The data is to be set down once more, exactly as it reads.

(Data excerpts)
====

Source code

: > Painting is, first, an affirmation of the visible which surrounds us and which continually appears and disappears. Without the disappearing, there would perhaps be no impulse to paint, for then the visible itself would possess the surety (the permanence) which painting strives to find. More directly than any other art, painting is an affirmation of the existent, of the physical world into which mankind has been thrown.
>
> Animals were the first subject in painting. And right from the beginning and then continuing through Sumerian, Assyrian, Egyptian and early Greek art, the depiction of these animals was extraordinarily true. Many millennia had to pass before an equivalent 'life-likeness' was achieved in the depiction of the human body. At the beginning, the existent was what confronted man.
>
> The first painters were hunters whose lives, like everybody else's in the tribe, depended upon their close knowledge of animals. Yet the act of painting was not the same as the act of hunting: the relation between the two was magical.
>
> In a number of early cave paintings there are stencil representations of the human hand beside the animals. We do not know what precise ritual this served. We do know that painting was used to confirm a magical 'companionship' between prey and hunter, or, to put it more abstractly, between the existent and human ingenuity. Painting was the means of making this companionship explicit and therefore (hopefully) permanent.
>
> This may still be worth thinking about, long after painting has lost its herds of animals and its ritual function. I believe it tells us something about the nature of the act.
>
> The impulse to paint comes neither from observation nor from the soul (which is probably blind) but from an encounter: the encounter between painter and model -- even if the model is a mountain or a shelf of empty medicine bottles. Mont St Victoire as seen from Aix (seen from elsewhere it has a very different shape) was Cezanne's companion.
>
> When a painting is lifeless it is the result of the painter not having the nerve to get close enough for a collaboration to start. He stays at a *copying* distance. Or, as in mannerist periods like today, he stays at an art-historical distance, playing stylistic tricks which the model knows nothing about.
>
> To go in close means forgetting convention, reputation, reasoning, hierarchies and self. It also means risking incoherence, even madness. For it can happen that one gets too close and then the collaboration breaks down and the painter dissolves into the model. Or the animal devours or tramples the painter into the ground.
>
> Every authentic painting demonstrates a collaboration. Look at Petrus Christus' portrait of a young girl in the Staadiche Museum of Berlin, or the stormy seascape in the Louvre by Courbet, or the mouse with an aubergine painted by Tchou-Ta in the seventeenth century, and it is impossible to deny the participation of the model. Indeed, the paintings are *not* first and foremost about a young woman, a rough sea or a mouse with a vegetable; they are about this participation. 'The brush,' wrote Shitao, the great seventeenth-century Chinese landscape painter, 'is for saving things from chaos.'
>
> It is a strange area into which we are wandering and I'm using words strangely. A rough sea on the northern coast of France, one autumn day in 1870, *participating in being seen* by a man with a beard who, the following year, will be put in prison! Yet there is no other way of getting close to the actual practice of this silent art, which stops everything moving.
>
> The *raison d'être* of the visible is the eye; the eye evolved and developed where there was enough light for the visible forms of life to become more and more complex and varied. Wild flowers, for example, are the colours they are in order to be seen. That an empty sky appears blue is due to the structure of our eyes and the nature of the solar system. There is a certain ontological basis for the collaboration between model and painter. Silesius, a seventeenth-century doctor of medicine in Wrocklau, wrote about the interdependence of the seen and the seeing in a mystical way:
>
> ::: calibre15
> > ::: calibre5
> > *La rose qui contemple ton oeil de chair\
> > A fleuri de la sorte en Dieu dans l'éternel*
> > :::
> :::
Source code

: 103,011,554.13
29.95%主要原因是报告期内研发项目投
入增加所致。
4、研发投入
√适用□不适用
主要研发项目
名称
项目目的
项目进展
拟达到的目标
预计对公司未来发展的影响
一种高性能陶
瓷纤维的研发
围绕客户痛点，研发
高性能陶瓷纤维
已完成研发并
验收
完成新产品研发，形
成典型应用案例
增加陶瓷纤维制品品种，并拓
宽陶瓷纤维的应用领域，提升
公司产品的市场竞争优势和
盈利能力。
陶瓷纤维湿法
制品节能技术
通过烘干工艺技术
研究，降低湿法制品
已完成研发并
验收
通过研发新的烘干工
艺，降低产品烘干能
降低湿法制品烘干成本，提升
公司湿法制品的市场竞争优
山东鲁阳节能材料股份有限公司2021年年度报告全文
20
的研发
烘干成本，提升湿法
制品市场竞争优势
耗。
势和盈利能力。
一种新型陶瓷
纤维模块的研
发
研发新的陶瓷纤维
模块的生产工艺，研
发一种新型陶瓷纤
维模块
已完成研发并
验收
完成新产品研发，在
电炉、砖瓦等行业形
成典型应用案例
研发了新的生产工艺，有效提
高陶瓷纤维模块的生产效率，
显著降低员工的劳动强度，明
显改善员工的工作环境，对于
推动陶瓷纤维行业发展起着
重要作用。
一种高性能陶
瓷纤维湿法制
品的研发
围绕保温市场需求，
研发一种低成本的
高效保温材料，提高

====

Task response:
Source code

: > Painting is, first, an affirmation of the visible which surrounds us and which continually appears and disappears. Without the disappearing, there would perhaps be no impulse to paint, for then the visible itself would possess the surety (the permanence) which painting strives to find. More directly than any other art, painting is an affirmation of the existent, of the physical world into which mankind has been thrown.
>
> Animals were the first subject in painting. And right from the beginning and then continuing through Sumerian, Assyrian, Egyptian and early Greek art, the depiction of these animals was extraordinarily true. Many millennia had to pass before an equivalent 'life-likeness' was achieved in the depiction of the human body. At the beginning, the existent was what confronted man.
>
> The first painters were hunters whose lives, like everybody else's in the tribe, depended upon their close knowledge of animals. Yet the act of painting was not the same as the act of hunting: the relation between the two was magical.
>
> In a number of early cave paintings there are stencil representations of the human hand beside the animals. We do not know what precise ritual this served. We do know that painting was used to confirm a magical 'companionship' between prey and hunter, or, to put it more abstractly, between the existent and human ingenuity. Painting was the means of making this companionship explicit and therefore (hopefully) permanent.
>
> This may still be worth thinking about, long after painting has lost its herds of animals and its ritual function. I believe it tells us something about the nature of the act.
>
> The impulse to paint comes neither from observation nor from the soul (which is probably blind) but from an encounter: the encounter between painter and model -- even if the model is a mountain or a shelf of empty medicine bottles. Mont St Victoire as seen from Aix (seen from elsewhere it has a very different shape) was Cezanne's companion.
>
> When a painting is lifeless it is the result of the painter not having the nerve to get close enough for a collaboration to start. He stays at a *copying* distance. Or, as in mannerist periods like today, he stays at an art-historical distance, playing stylistic tricks which the model knows nothing about.
>
> To go in close means forgetting convention, reputation, reasoning, hierarchies and self. It also means risking incoherence, even madness. For it can happen that one gets too close and then the collaboration breaks down and the painter dissolves into the model. Or the animal devours or tramples the painter into the ground.
>
> Every authentic painting demonstrates a collaboration. Look at Petrus Christus' portrait of a young girl in the Staadiche Museum of Berlin, or the stormy seascape in the Louvre by Courbet, or the mouse with an aubergine painted by Tchou-Ta in the seventeenth century, and it is impossible to deny the participation of the model. Indeed, the paintings are *not* first and foremost about a young woman, a rough sea or a mouse with a vegetable; they are about this participation. 'The brush,' wrote Shitao, the great seventeenth-century Chinese landscape painter, 'is for saving things from chaos.'
>
> It is a strange area into which we are wandering and I'm using words strangely. A rough sea on the northern coast of France, one autumn day in 1870, *participating in being seen* by a man with a beard who, the following year, will be put in prison! Yet there is no other way of getting close to the actual practice of this silent art, which stops everything moving.
>
> The *raison d'être* of the visible is the eye; the eye evolved and developed where there was enough light for the visible forms of life to become more and more complex and varied. Wild flowers, for example, are the colours they are in order to be seen. That an empty sky appears blue is due to the structure of our eyes and the nature of the solar system. There is a certain ontological basis for the collaboration between model and painter. Silesius, a seventeenth-century doctor of medicine in Wrocklau, wrote about the interdependence of the seen and the seeing in a mystical way:
>
> ::: calibre15
> > ::: calibre5
> > *La rose qui contemple ton oeil de chair\
> > A fleuri de la sorte en Dieu dans l'éternel*
> > :::
> :::
Source code

: 103,011,554.13
29.95%主要原因是报告期内研发项目投
入增加所致。
4、研发投入
√适用□不适用
主要研发项目
名称
项目目的
项目进展
拟达到的目标
预计对公司未来发展的影响
一种高性能陶
瓷纤维的研发
围绕客户痛点，研发
高性能陶瓷纤维
已完成研发并
验收
完成新产品研发，形
成典型应用案例
增加陶瓷纤维制品品种，并拓
宽陶瓷纤维的应用领域，提升
公司产品的市场竞争优势和
盈利能力。
陶瓷纤维湿法
制品节能技术
通过烘干工艺技术
研究，降低湿法制品
已完成研发并
验收
通过研发新的烘干工
艺，降低产品烘干能
降低湿法制品烘干成本，提升
公司湿法制品的市场竞争优
山东鲁阳节能材料股份有限公司2021年年度报告全文
20
的研发
烘干成本，提升湿法
制品市场竞争优势
耗。
势和盈利能力。
一种新型陶瓷
纤维模块的研
发
研发新的陶瓷纤维
模块的生产工艺，研
发一种新型陶瓷纤
维模块
已完成研发并
验收
完成新产品研发，在
电炉、砖瓦等行业形
成典型应用案例
研发了新的生产工艺，有效提
高陶瓷纤维模块的生产效率，
显著降低员工的劳动强度，明
显改善员工的工作环境，对于
推动陶瓷纤维行业发展起着
重要作用。
一种高性能陶
瓷纤维湿法制
品的研发
围绕保温市场需求，
研发一种低成本的
高效保温材料，提高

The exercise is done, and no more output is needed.